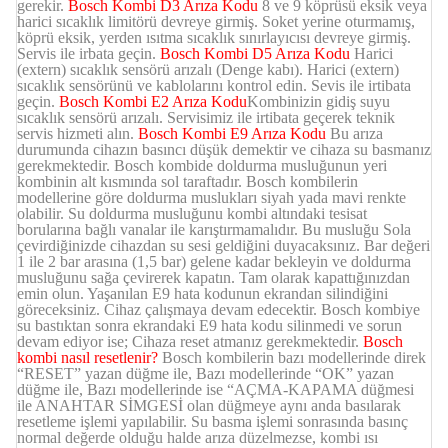
gerekir.
Bosch Kombi D3 Arıza Kodu
8 ve 9 köprüsü eksik veya
harici sıcaklık limitörü devreye girmiş. Soket yerine oturmamış,
köprü eksik, yerden ısıtma sıcaklık sınırlayıcısı devreye girmiş.
Servis ile irbata geçin.
Bosch Kombi D5 Arıza Kodu
Harici
(extern) sıcaklık sensörü arızalı (Denge kabı). Harici (extern)
sıcaklık sensörünü ve kablolarını kontrol edin. Sevis ile irtibata
geçin.
Bosch Kombi E2 Arıza Kodu
Kombinizin gidiş suyu
sıcaklık sensörü arızalı. Servisimiz ile irtibata geçerek teknik
servis hizmeti alın.
Bosch Kombi E9 Arıza Kodu
Bu arıza
durumunda cihazın basıncı düşük demektir ve cihaza su basmanız
gerekmektedir. Bosch kombide doldurma musluğunun yeri
kombinin alt kısmında sol taraftadır. Bosch kombilerin
modellerine göre doldurma muslukları siyah yada mavi renkte
olabilir. Su doldurma musluğunu kombi altındaki tesisat
borularına bağlı vanalar ile karıştırmamalıdır. Bu musluğu Sola
çevirdiğinizde cihazdan su sesi geldiğini duyacaksınız. Bar değeri
1 ile 2 bar arasına (1,5 bar) gelene kadar bekleyin ve doldurma
musluğunu sağa çevirerek kapatın. Tam olarak kapattığınızdan
emin olun. Yaşanılan E9 hata kodunun ekrandan silindiğini
göreceksiniz. Cihaz çalışmaya devam edecektir. Bosch kombiye
su bastıktan sonra ekrandaki E9 hata kodu silinmedi ve sorun
devam ediyor ise; Cihaza reset atmanız gerekmektedir.
Bosch
kombi nasıl resetlenir?
Bosch kombilerin bazı modellerinde direk
“RESET” yazan düğme ile, Bazı modellerinde “OK” yazan
düğme ile, Bazı modellerinde ise “AÇMA-KAPAMA düğmesi
ile ANAHTAR SİMGESİ olan düğmeye aynı anda basılarak
resetleme işlemi yapılabilir. Su basma işlemi sonrasında basınç
normal değerde olduğu halde arıza düzelmezse, kombi ısı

######

ASSIGNED TASK — Copy the text from the rows with each "Arıza Kodu" replaced by "Hata Kodu" and nothing else changed. Leave out the pictures.

EXERCISE RESPONSE —
gerekir.
Bosch Kombi D3 Hata Kodu
8 ve 9 köprüsü eksik veya
harici sıcaklık limitörü devreye girmiş. Soket yerine oturmamış,
köprü eksik, yerden ısıtma sıcaklık sınırlayıcısı devreye girmiş.
Servis ile irbata geçin.
Bosch Kombi D5 Hata Kodu
Harici
(extern) sıcaklık sensörü arızalı (Denge kabı). Harici (extern)
sıcaklık sensörünü ve kablolarını kontrol edin. Sevis ile irtibata
geçin.
Bosch Kombi E2 Hata Kodu
Kombinizin gidiş suyu
sıcaklık sensörü arızalı. Servisimiz ile irtibata geçerek teknik
servis hizmeti alın.
Bosch Kombi E9 Hata Kodu
Bu arıza
durumunda cihazın basıncı düşük demektir ve cihaza su basmanız
gerekmektedir. Bosch kombide doldurma musluğunun yeri
kombinin alt kısmında sol taraftadır. Bosch kombilerin
modellerine göre doldurma muslukları siyah yada mavi renkte
olabilir. Su doldurma musluğunu kombi altındaki tesisat
borularına bağlı vanalar ile karıştırmamalıdır. Bu musluğu Sola
çevirdiğinizde cihazdan su sesi geldiğini duyacaksınız. Bar değeri
1 ile 2 bar arasına (1,5 bar) gelene kadar bekleyin ve doldurma
musluğunu sağa çevirerek kapatın. Tam olarak kapattığınızdan
emin olun. Yaşanılan E9 hata kodunun ekrandan silindiğini
göreceksiniz. Cihaz çalışmaya devam edecektir. Bosch kombiye
su bastıktan sonra ekrandaki E9 hata kodu silinmedi ve sorun
devam ediyor ise; Cihaza reset atmanız gerekmektedir.
Bosch
kombi nasıl resetlenir?
Bosch kombilerin bazı modellerinde direk
“RESET” yazan düğme ile, Bazı modellerinde “OK” yazan
düğme ile, Bazı modellerinde ise “AÇMA-KAPAMA düğmesi
ile ANAHTAR SİMGESİ olan düğmeye aynı anda basılarak
resetleme işlemi yapılabilir. Su basma işlemi sonrasında basınç
normal değerde olduğu halde arıza düzelmezse, kombi ısı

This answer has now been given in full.